# comment passer des fichiers et dossiers en CHMOD 777



## Nebuchad34 (26 Avril 2006)

Bonsoir,
je viens de switcher, et je vais beintôt devoir faire la présentation sur le MacBook Pro d'un site que j'ai conçu sous DreamWeaver. Ayant utilisé des scripts Php qui font appels à des bases de données, j'ai installé MAMP sur le mac pour ne pa sm'embêter à activer les trucs intégrés à OS X.

Bref, ça fonctionne très bien du côté de MAMP, mais un script (freenews) nécessite que certains fichiers soient passés en CHMOD 777 sur des machines UNIX.

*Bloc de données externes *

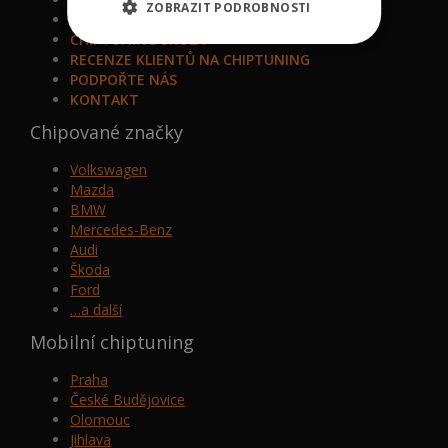
ZOBRAZIT PODROBNOSTI
VIP BONUS PROGRAM
CHIPTUNING ŠKOLA
RECENZE KLIENTŮ NA CHIPTUNING
PODPOŘTE NÁS
KONTAKT
Chipované značky
Volkswagen
Mazda
BMW
Mercedes-Benz
Audi
Škoda
Ford
…a další
Mobilní chiptuning
Praha
České Budějovice
Olomouc
Jihlava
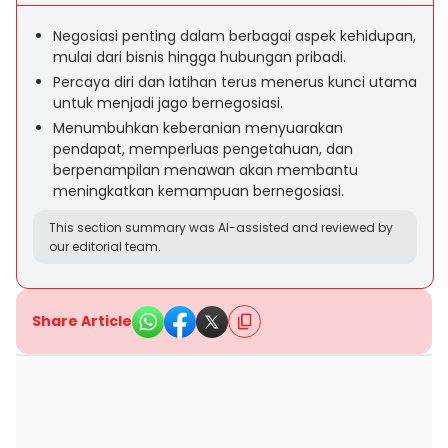
Negosiasi penting dalam berbagai aspek kehidupan,
mulai dari bisnis hingga hubungan pribadi.
Percaya diri dan latihan terus menerus kunci utama
untuk menjadi jago bernegosiasi.
Menumbuhkan keberanian menyuarakan
pendapat, memperluas pengetahuan, dan
berpenampilan menawan akan membantu
meningkatkan kemampuan bernegosiasi.
This section summary was AI-assisted and reviewed by
our editorial team.
Share Article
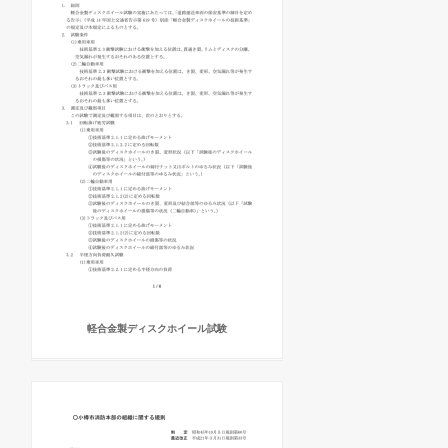
軽合金製ディスクホイール試験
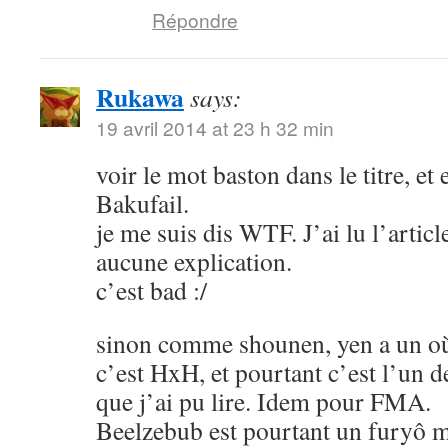
Répondre
Rukawa
says:
19 avril 2014 at 23 h 32 min
voir le mot baston dans le titre, et
Bakufail.
je me suis dis WTF. J’ai lu l’article
aucune explication.
c’est bad :/
sinon comme shounen, yen a un où
c’est HxH, et pourtant c’est l’un 
que j’ai pu lire. Idem pour FMA.
Beelzebub est pourtant un furyô m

Dans le terminal, je n'ai pas compris comment faire
j'ai donc téléchargé Bat Chmod, mais je ne vois rien qui soit relatif à un CHMOD 777.

Je n'y connais absolument rien, j'ai juste compris que ce CHMOD sert apparemment à la gestion des droits de modfication des fichiers

Alors, please Help !


----------



## Pierre-Jean GOULIER (27 Avril 2006)

Nebuchad34 a dit:
			
		

> Je n'y connais absolument rien, j'ai juste compris que ce CHMOD sert apparemment à la gestion des droits de modfication des fichiers
> 
> Alors, please Help !



Ok ! C'est très simple.

1) Ouvre le Terminal.
2) Tape chmod 777 pour que tout le monde ait les même droits, ou 744 pour que tout le monde puisse lire le fichier, mais seul l'administrateur pourra le modifier ;
3) Derrière chmod xxx, fais un glisser-déposer dans la fenêtre du terminal de l'icône du fichier dont tu veux modifier les droits.

That's All !


----------



## Nebuchad34 (27 Avril 2006)

je ne suis pas sur que ça fonctionne.
Quand je valide, il ne m'affiche rien de plus qui pourrait me confirmé que le CHMOD du fichier a été modifié.

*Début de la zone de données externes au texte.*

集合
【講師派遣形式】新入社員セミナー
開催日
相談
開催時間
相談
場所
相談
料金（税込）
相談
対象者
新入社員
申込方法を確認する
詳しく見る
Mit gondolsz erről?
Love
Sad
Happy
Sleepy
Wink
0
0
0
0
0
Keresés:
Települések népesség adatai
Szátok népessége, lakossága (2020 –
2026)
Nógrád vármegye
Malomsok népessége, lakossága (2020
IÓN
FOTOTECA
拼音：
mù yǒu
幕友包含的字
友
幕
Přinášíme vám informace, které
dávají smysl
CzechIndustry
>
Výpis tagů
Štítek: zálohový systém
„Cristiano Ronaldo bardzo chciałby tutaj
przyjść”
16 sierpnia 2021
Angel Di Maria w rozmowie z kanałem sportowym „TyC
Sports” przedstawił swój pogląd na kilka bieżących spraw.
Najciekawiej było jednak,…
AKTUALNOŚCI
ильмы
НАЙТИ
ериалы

En tout cas, je ne peux toujours pas installer le script freenews après. Quand je donne els renseignement sur l'accès à MySQl (localhost, root, root) et que je clique sur Ok, il se relance et me redemande la même chose. ET dans phpmyadmin bien sûr, aucune BDD n'a été créée...


----------



## supermoquette (27 Avril 2006)

tape dans le répertoire du fichier :

ls -lah

il te listera le fichier avec ses droits qui devraient être rwxrwxrwx

ou si tu le veut simplement executable :

chmod +x mon_script.sh


----------



## Captain_X (27 Avril 2006)

faudra quand même qu'un jour on m'explique pourquoi utiliser MAMP ?

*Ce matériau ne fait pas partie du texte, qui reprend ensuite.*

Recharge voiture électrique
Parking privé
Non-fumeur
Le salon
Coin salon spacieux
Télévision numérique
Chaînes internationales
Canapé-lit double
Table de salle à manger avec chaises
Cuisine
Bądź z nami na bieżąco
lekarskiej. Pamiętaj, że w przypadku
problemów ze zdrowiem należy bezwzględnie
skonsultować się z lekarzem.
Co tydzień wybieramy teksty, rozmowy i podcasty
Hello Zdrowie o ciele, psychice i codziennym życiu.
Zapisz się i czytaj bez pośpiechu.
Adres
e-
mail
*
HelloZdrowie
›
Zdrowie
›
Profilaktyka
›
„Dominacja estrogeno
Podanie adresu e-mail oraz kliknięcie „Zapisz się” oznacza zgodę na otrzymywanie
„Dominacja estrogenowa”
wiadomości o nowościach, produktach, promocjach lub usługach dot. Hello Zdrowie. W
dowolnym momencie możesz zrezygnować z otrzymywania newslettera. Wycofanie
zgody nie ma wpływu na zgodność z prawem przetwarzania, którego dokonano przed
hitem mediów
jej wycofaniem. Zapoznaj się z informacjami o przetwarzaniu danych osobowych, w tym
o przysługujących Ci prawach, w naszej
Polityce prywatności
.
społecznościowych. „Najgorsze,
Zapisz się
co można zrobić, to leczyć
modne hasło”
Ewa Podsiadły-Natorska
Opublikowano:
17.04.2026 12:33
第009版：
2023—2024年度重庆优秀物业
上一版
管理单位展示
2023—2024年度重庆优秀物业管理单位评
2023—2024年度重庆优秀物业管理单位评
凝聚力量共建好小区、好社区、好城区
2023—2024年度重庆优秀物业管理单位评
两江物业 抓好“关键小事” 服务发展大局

quand j'achète une bagnole je rajoute pas un joint de culasse....


----------



## Nebuchad34 (28 Avril 2006)

Déjà parceque j'ai cherché un peu à passer par la solution intégrée, et il fallait apsser par le terminal et compagnie pour l'activer. MAMP m'offre une solution très simple d'emploi et qui convient parfaitement à ce que je veux faire (une simple présentation de site)

Ce que je voudrais, c'est faire fonctionner ce statané script. Je ne comprends pas pourquoi il ne crée pas cette base de donnée à la c**.

Je pense toujorus qu ele pb se situe au niveua de ce fishu CHMOD


----------